I know the WLLN and SLLN applies for iid random variables, but it seems like it should also hold for a sequence of simply independent Bernouli 0/1 flips.
So we have $\{X_n\}$ where each has $EX_n=\Pr(X_n=1)=p_n$.
I've found some generalizations of the LLNs, but am unsure which might apply. Does one exist and what's a good reference? Will I need any kind of conditions like a finite number of distinct $p_n$s?
You can apply the variance criterion for averages (c.f. corollary 4.22 in Kallenberg). It states the following:
If $\xi_1, \xi_2, \ldots$ is a sequence of independent random variables with mean $0$ and $\sum \limits_{n = 1}^\infty n^{-2c} E[\xi_n^2] < \infty$ for some $c > 0$, then $n^{-c} \sum \limits_{i = 1}^n \xi_i$ converges to $0$ almost surely.

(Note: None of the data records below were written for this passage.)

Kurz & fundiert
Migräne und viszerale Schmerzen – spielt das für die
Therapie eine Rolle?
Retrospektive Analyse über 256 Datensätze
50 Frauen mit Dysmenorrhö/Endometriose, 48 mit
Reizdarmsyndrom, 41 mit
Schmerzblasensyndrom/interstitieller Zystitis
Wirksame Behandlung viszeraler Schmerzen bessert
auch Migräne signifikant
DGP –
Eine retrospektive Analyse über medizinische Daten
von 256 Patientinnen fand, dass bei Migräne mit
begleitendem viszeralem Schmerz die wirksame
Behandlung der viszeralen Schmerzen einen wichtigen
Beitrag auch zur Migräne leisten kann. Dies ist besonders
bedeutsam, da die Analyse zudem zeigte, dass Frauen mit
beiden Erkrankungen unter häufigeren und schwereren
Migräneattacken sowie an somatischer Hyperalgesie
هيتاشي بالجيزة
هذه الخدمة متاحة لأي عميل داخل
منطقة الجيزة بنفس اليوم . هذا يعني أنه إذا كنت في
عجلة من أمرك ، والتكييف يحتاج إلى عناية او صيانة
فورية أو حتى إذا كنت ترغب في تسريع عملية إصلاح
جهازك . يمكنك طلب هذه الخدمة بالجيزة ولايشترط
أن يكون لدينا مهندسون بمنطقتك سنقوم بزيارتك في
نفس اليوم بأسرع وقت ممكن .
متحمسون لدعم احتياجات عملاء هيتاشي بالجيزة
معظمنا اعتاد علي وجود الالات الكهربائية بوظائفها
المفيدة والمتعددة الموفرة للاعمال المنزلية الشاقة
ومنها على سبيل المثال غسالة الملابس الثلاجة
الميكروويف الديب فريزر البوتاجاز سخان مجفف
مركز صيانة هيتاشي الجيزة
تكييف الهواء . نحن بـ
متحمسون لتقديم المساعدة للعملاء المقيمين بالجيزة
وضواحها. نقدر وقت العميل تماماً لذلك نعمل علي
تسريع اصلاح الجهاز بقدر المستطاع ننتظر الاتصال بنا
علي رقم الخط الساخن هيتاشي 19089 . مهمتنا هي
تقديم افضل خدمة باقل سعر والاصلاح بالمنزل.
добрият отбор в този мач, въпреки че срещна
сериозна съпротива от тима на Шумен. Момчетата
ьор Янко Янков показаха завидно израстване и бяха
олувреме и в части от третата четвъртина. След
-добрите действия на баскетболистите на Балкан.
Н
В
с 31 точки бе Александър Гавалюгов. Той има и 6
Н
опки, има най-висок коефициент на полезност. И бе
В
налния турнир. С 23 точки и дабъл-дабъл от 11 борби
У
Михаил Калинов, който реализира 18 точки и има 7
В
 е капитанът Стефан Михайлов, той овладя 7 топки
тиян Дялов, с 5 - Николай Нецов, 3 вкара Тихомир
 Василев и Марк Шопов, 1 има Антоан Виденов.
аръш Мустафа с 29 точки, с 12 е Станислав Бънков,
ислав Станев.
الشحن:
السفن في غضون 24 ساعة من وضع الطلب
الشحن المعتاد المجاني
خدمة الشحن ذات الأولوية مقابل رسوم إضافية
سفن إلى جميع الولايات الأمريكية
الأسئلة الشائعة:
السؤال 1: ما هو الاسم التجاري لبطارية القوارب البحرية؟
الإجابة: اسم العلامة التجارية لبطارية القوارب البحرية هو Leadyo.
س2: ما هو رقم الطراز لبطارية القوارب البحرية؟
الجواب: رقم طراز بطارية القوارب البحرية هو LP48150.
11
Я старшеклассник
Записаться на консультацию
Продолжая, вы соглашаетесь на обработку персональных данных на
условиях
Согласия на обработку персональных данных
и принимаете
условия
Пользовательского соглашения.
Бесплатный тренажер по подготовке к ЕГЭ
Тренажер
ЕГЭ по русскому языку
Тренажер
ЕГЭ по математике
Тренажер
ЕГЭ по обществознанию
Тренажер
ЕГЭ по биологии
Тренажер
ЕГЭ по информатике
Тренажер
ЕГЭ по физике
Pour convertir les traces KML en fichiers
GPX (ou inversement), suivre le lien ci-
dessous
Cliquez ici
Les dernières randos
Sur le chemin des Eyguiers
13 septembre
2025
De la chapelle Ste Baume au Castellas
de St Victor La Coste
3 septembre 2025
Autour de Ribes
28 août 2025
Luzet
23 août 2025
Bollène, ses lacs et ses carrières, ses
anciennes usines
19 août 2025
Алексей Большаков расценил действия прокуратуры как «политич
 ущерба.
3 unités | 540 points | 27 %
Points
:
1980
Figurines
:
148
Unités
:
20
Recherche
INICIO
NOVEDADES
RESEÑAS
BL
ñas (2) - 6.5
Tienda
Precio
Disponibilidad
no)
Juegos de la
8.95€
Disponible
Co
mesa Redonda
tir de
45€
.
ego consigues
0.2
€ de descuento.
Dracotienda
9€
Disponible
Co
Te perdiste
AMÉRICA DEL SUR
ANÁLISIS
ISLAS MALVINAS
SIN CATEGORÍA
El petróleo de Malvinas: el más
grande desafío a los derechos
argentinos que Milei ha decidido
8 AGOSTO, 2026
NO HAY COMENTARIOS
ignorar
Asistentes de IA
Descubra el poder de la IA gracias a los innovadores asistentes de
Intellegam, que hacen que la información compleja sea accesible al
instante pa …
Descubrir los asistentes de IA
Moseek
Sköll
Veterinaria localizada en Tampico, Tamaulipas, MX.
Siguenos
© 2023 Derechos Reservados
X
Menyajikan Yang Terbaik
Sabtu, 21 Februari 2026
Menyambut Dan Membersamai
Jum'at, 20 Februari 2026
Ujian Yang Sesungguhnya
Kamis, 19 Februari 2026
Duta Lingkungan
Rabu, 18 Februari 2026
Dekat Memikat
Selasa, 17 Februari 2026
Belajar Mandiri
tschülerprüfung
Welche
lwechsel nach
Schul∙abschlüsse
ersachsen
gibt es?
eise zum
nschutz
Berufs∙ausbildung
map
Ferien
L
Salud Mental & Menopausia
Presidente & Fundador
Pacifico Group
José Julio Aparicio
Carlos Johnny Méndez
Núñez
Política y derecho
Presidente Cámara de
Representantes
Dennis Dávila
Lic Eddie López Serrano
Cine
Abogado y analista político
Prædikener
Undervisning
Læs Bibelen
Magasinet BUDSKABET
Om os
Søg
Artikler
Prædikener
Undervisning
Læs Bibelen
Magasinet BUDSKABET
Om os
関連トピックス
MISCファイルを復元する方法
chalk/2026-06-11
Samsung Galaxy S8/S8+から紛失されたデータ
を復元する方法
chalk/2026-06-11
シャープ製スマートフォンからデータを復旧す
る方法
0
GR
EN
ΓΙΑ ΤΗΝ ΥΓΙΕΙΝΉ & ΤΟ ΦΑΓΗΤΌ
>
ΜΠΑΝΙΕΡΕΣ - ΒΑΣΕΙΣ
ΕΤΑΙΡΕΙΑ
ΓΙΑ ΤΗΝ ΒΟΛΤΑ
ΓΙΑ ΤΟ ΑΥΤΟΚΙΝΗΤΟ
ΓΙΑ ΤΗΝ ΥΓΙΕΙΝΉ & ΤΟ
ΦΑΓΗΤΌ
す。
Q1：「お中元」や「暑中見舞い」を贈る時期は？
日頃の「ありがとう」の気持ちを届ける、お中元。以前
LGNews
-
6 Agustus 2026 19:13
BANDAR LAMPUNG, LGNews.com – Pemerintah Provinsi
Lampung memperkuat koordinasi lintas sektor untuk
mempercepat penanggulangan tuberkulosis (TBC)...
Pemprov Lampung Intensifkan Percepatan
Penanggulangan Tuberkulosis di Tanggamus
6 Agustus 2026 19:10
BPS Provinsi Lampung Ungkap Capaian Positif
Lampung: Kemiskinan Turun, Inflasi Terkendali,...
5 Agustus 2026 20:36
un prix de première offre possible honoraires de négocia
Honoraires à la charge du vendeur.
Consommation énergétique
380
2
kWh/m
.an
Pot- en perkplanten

Most notably, if your random variables $X_i$ have a uniformly bounded variance (or if they are more specifically uniformly bounded), you may choose $c = 1$ and $\xi_i = X_i - E[X_i]$. Then the theorem shows that $\frac{1}{n} \sum \limits_{i = 1}^n\left( X_i - E[X_i]\right)$ converges almost surely to $0$.